Although the average delinquency time for loans in foreclosure is 966 days as of March, according to Black Knight (formerly LPS), home prices have risen over the past two years, and many distressed loans have worked their way through the system. The company states that the percentage of Americans in negative equity positions has “declined considerably,” and loans already in the foreclosure process have been aging substantially, all of which Kostya Gradushy, Black Knight’s manager of Loan Data and Customer Analytics, say points to a healthier housing market.
Additionally, Black Knight notes that only one in 10 borrowers are underwater in America, which continues to improve. Negative equity in judicial states is now higher (13.4 percent) than in non-judicial states (7.9 percent). Fully 55 percent of loans in foreclosure have been delinquent for over two years.
“Two years of relatively consecutive home price increases and a general decline in the number of distressed loans have contributed to a decreasing number of underwater borrowers,” Gradushy said in a statement. “Looking at current combined loan-to-value (CLTV), we see that while four years ago 34 percent of borrowers were in negative equity positions, today that number has dropped to just about 10 percent of active mortgage loans.”
Gradushy added, “While negative equity levels have declined for both judicial vs. non-judicial foreclosure states from the peak of the crisis, non-judicial states are now at just under eight percent, as compared to 13.4 percent in their judicial counterparts. Overall, nearly half of all borrowers today are both in positive equity positions and of strong credit quality – credit scores of 700 or above. Four years ago, that category of borrowers represented over a third of active mortgages.”

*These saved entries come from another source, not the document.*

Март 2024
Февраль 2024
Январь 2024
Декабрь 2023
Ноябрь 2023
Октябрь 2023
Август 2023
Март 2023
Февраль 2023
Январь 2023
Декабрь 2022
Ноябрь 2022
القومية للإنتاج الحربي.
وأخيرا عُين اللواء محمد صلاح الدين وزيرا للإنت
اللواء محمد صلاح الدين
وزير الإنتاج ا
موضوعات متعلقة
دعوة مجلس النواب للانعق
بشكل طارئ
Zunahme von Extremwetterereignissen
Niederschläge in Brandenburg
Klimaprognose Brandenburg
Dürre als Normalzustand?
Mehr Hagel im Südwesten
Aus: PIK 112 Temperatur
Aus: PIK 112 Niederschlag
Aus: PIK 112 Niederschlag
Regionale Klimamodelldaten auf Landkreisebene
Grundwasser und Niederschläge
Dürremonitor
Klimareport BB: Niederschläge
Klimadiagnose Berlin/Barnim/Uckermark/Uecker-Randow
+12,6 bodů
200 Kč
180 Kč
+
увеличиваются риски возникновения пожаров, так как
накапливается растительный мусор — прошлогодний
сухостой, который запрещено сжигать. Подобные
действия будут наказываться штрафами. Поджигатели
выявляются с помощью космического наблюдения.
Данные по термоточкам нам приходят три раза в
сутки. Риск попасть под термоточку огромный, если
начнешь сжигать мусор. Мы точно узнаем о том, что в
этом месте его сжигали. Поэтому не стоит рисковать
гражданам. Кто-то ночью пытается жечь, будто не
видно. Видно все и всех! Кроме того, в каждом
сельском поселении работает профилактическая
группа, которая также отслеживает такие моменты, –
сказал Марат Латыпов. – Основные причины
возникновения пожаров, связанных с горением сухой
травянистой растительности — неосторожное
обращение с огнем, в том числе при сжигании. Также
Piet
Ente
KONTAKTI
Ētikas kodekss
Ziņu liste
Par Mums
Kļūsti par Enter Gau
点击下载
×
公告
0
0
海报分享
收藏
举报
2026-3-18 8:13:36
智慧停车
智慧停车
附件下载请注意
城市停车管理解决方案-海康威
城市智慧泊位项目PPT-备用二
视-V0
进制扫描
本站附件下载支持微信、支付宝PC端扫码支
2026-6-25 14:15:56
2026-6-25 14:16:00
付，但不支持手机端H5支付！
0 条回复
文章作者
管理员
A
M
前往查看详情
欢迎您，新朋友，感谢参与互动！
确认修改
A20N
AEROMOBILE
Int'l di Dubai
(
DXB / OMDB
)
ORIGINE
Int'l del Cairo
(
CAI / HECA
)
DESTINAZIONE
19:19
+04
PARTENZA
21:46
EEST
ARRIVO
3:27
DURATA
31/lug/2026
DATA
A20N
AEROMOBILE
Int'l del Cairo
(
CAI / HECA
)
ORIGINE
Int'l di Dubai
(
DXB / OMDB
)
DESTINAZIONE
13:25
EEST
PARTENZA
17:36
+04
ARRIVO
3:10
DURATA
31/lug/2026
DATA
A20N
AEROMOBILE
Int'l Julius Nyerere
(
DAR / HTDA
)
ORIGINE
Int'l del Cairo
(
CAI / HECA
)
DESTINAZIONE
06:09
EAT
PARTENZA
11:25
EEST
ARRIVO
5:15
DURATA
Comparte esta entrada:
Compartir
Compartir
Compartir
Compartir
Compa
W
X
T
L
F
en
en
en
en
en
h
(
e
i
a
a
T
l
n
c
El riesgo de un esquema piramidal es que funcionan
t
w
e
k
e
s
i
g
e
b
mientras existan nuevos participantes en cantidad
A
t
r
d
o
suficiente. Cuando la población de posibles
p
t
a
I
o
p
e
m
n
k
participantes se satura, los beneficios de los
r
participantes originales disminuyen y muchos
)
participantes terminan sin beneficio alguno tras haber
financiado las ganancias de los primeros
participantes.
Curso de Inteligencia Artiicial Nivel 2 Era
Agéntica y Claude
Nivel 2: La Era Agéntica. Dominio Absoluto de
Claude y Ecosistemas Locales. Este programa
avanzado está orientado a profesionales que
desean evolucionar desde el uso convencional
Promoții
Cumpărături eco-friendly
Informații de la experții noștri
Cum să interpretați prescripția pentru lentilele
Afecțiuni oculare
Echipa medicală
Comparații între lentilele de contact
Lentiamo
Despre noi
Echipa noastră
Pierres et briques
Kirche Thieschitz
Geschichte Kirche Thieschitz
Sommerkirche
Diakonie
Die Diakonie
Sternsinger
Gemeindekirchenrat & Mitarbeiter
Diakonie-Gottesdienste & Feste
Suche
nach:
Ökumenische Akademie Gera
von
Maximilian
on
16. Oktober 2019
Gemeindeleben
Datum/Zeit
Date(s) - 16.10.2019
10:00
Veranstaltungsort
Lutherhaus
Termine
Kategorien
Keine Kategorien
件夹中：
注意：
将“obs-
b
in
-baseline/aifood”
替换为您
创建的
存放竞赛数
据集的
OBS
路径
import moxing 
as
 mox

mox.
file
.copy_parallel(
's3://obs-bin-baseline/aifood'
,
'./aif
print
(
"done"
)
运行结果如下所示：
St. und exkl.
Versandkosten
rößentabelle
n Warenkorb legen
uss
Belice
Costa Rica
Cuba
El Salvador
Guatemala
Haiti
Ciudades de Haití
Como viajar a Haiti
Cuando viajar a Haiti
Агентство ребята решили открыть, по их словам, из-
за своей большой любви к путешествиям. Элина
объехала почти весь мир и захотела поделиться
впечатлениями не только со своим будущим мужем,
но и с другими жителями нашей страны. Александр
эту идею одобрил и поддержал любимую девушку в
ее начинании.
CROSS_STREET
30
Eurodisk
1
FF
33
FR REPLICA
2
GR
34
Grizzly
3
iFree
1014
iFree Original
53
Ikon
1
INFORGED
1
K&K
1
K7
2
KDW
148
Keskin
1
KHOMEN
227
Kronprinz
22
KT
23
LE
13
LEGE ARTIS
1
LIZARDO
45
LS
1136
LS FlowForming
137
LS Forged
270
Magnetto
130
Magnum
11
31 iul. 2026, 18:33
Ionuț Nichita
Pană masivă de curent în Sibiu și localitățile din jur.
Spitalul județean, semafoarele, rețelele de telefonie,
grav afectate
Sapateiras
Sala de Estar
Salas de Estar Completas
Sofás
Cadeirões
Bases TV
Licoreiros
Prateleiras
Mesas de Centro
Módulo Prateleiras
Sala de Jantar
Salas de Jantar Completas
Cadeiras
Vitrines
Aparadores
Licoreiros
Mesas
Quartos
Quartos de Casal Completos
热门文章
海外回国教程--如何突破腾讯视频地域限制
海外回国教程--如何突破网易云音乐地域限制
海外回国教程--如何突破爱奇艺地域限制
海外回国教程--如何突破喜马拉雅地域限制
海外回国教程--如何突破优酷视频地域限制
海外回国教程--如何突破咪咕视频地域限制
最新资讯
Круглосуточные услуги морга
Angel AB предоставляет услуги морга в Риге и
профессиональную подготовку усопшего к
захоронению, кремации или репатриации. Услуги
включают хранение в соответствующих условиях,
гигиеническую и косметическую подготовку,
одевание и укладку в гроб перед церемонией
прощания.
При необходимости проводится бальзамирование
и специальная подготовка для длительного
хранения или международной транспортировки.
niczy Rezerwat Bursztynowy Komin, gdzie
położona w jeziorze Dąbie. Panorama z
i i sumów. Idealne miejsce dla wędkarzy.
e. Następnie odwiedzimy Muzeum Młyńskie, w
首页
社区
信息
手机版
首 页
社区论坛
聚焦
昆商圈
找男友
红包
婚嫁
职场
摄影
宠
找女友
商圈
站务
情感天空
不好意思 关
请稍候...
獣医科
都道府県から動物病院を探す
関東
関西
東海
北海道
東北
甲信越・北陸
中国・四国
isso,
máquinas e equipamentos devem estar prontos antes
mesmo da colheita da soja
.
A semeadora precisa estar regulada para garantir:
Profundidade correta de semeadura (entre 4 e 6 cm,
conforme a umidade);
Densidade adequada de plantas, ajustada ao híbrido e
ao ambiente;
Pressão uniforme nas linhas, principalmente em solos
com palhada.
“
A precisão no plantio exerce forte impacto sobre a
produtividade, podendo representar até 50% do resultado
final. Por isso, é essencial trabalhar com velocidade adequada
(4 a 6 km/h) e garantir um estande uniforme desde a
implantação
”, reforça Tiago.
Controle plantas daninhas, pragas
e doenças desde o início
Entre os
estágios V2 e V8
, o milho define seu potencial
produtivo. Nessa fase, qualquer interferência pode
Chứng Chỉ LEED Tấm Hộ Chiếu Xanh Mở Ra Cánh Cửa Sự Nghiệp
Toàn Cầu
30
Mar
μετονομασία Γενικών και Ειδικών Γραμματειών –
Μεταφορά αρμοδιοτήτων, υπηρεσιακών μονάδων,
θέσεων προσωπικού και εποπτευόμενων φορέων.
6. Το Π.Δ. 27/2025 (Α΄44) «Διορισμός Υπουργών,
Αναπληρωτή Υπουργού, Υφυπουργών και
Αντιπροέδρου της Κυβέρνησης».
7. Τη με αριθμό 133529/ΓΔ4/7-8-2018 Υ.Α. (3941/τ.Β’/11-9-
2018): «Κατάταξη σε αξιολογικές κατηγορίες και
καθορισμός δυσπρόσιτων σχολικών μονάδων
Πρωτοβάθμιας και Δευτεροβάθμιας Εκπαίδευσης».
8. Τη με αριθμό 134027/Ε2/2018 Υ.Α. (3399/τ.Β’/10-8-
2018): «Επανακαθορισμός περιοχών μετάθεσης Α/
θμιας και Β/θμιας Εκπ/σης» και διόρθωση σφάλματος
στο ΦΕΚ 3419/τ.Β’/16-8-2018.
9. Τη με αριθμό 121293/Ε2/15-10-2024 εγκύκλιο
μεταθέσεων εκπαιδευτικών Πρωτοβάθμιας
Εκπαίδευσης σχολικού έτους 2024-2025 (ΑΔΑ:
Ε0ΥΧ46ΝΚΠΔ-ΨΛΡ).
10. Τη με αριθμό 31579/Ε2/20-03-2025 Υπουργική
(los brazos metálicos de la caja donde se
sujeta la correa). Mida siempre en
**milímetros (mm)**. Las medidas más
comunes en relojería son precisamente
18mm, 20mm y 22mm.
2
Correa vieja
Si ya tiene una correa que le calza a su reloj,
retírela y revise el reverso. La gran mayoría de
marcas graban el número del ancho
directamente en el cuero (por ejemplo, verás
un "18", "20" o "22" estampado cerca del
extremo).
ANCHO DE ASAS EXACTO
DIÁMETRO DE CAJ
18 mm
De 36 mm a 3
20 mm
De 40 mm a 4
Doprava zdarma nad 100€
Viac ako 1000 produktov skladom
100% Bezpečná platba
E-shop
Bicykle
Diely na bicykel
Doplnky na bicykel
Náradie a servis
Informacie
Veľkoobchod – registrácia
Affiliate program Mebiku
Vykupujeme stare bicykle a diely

Explaining the counter-intuitive nature of this data
“Black Knight has also observed the timelines associated with loans in foreclosure continuing to expand over time,” said Gradushy, “reaching an average of 966 days delinquent for those in the foreclosure process. In fact, 55 percent of all loans in foreclosure are now more than two years delinquent — an all-time high. The average length of delinquency for completed foreclosures is quite comparable at 955 days. However, as a share of total aged inventory, fewer of these loans are completing the foreclosure process.”
Noting that it may seem counter-intuitive, Gradushy says this is also indicative of an improving market. “As there are fewer new foreclosure starts, not as many new problem loans, declining delinquencies and improving indicators all around, what’s left are these loans lingering — for years — in the foreclosure pipeline.”
National stats, stat
As of March, the total loan delinquency rate is 5.5 percent, down 7.57 percent from February, and the total foreclosure pre-sale inventory rate fell 4.23 percent for the month to 2.13 percent.
Mississippi, New Jersey, Florida, New York, and Maine have the highest percentage of non-current loans, and the states with the highest percentage of seriously delinquent loans include Mississippi, New York, Rhode Island, Alabama, and Massachusetts.
Montana, Colorado, Alaska, South Dakota and North Dakota continue to have the lowest percentage of non-current loans.
Affordability in America
Black Knight reports that Michigan, Missouri, Indiana, and Iowa are the most affordable states to own a home, and not surprisingly, California and New York are the least affordable.
Affordability is calculated as a ratio of mortgage payment to income, and while affordability varies by state, overall, Black Knight says it’s better now than it was in the years leading up to the housing crisis.
Nationally, the mortgage-to-income ratio now stands at 22 percent, whereas in 2006, only four states were below this level. As of March, nearly two out of every three states fell below this line.